### Available data
== Segment start ==

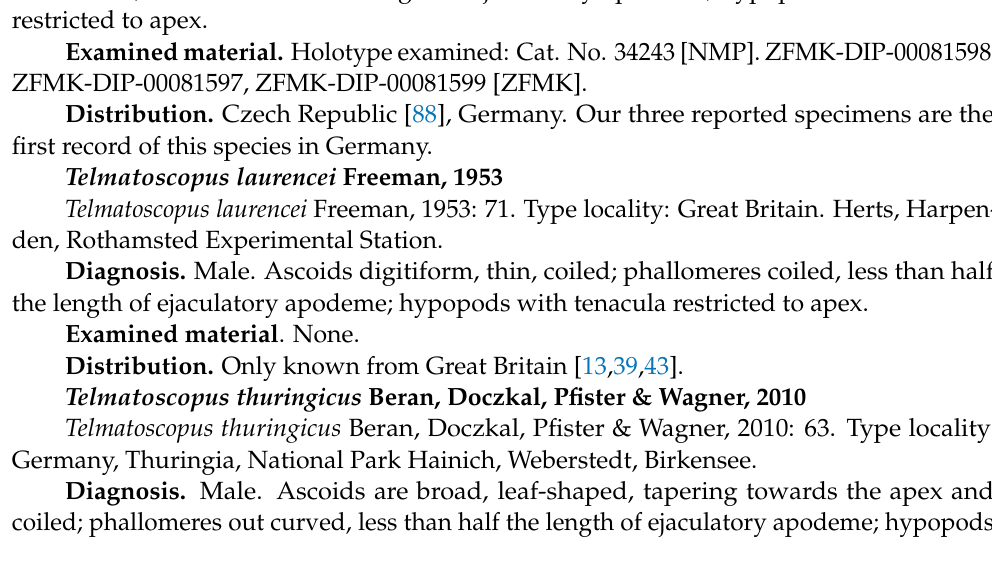
Krivosheinoscopus bartai Ježek, 2004: 117, Type locality: Czech Republic: Bohemia or., Železn é hory Mts Protected landscape area. Diagnosis. Male. Ascoids digitiform, thin, long, and coiled; phallomeres symmetrical, out curved, more than half the length of ejaculatory apodeme; hypopods with tenacula restricted to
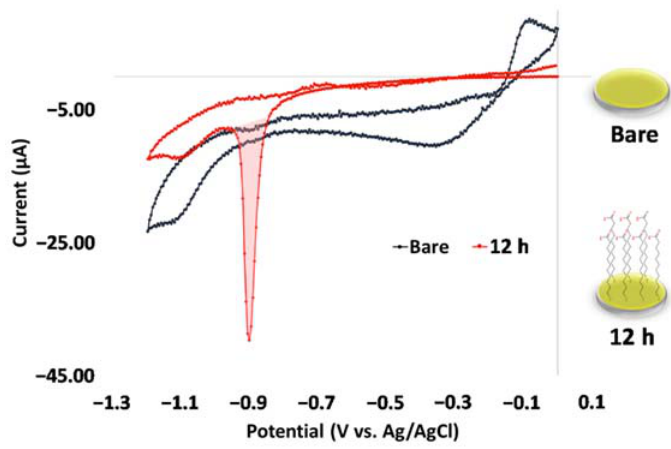
Figure 3. Characterization of the self-assembled monolayer of 11-MUA on a gold electrode by cyclic voltammetry. The cyclic voltammograms of the bare gold electrode (black) and 11-MUA-modified gold electrode (red) after 12 h of 11-MUA modification. The cyclic voltammogram of 11-MUA-modified-gold indicates the Au-S bond reduction peak area at − 0.95 V vs. Ag/AgCl (red area). Electrodes: working electrode, Au; counter electrode, Pt; reference electrode, Ag/AgCl wire (in 3.3 M KCl with a salt bridge). Scan rate: 0.1 V/s.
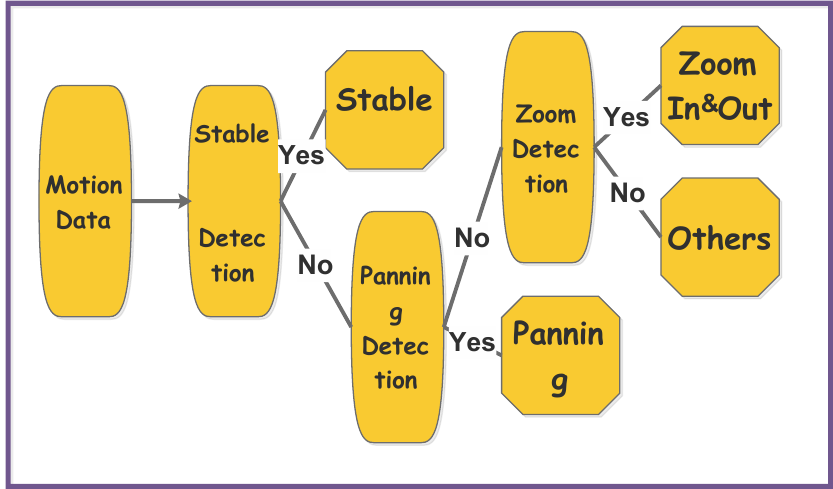
Figure 5. A decision tree model for global motion detection.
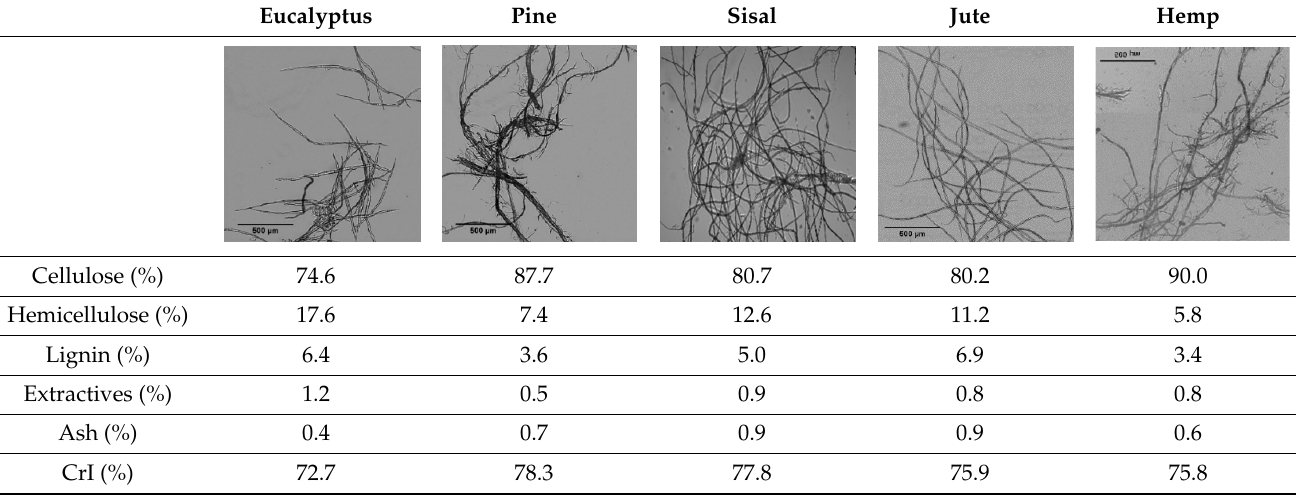
Table 1. Raw materials characterization: composition, crystallinity, and optical images (5 × magnification).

== Segment end ==

### What you have to do
Reproduce the data word for word without its images.

### Problem solution
Krivosheinoscopus bartai Ježek, 2004: 117, Type locality: Czech Republic: Bohemia or., Železn é hory Mts Protected landscape area. Diagnosis. Male. Ascoids digitiform, thin, long, and coiled; phallomeres symmetrical, out curved, more than half the length of ejaculatory apodeme; hypopods with tenacula restricted to
Figure 3. Characterization of the self-assembled monolayer of 11-MUA on a gold electrode by cyclic voltammetry. The cyclic voltammograms of the bare gold electrode (black) and 11-MUA-modified gold electrode (red) after 12 h of 11-MUA modification. The cyclic voltammogram of 11-MUA-modified-gold indicates the Au-S bond reduction peak area at − 0.95 V vs. Ag/AgCl (red area). Electrodes: working electrode, Au; counter electrode, Pt; reference electrode, Ag/AgCl wire (in 3.3 M KCl with a salt bridge). Scan rate: 0.1 V/s.
Figure 5. A decision tree model for global motion detection.
Table 1. Raw materials characterization: composition, crystallinity, and optical images (5 × magnification).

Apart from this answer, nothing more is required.